You say he used to play number games in the car when he was younger, as an example of how much he used to enjoy maths.

sometimes children do well in a subject playing games with their parents, and learning at home. They learn a lot and enjoy it and show promise. At school they are ahead of theor peers and enjoy demonstrating their ready made knowledge and skills.

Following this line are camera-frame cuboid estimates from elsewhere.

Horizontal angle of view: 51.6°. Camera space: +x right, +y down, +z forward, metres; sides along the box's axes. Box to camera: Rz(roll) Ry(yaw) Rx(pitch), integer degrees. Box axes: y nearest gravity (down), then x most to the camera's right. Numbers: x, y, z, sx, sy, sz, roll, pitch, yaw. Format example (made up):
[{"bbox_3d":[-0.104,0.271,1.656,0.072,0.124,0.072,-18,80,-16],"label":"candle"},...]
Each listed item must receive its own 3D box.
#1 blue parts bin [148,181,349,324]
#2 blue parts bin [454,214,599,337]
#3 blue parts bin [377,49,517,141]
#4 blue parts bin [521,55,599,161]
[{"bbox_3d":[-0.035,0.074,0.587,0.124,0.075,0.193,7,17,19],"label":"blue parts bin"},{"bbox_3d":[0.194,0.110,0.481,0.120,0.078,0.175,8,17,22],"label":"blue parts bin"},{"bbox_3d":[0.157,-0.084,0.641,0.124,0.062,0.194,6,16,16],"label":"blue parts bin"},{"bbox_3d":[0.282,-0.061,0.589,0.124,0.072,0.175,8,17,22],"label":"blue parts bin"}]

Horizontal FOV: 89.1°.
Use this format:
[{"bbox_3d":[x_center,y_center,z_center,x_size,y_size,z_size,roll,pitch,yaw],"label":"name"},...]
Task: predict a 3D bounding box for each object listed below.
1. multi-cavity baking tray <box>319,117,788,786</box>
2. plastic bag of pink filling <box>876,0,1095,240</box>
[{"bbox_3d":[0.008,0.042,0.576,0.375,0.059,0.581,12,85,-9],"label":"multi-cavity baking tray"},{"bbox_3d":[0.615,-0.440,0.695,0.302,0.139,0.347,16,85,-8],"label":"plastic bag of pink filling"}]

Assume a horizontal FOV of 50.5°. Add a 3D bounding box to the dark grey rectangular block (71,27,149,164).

These children are not learning in lessons, they are simply practicing what they already know.

Sooner or later, the class moves onto something the parents HAVEN'T taught first. The child can then come a cropper, because although he may be good at learning 1:1 from parents, he may not have ever really learnt to learn in class situations in lessons.

In these circumastances the child becomes anxious, and drops down the class in subjects they previously excelled in.

All children of involved, caring, parents, who stimulte their children intellectually, are likely to find themselves in this situation sooner or later. Generally , the earlier the better, so they mess up in primary, not secondary.

If this is what has happened with your son, it is just a blip, at the transition between what he had learnt from you, and the leaning habits he now has to pick up at school. It might be worth spending some time setting him up to practice working independantly, with computer programmes or text books. This will help prepare him for next year.

I'm not saying son't employ a tutor, just that is a complwtly separate issue.

I hope you have a lovely summer holiday, and he starts next year feeling positive and empowered, however you end up doing ti.

exoticfruits · 25/07/2012 06:54

I think the problem is that he is flustered and anxious and he is probably picking it up from home. - especially from DH being 'rather angry'. How much does DH do with him? Does he play games like chess with him? I would relax with him over the summer and get him interacting with DH especially and having fun and get away from the fact that he supposed to 'perform'. Talk to the school next term.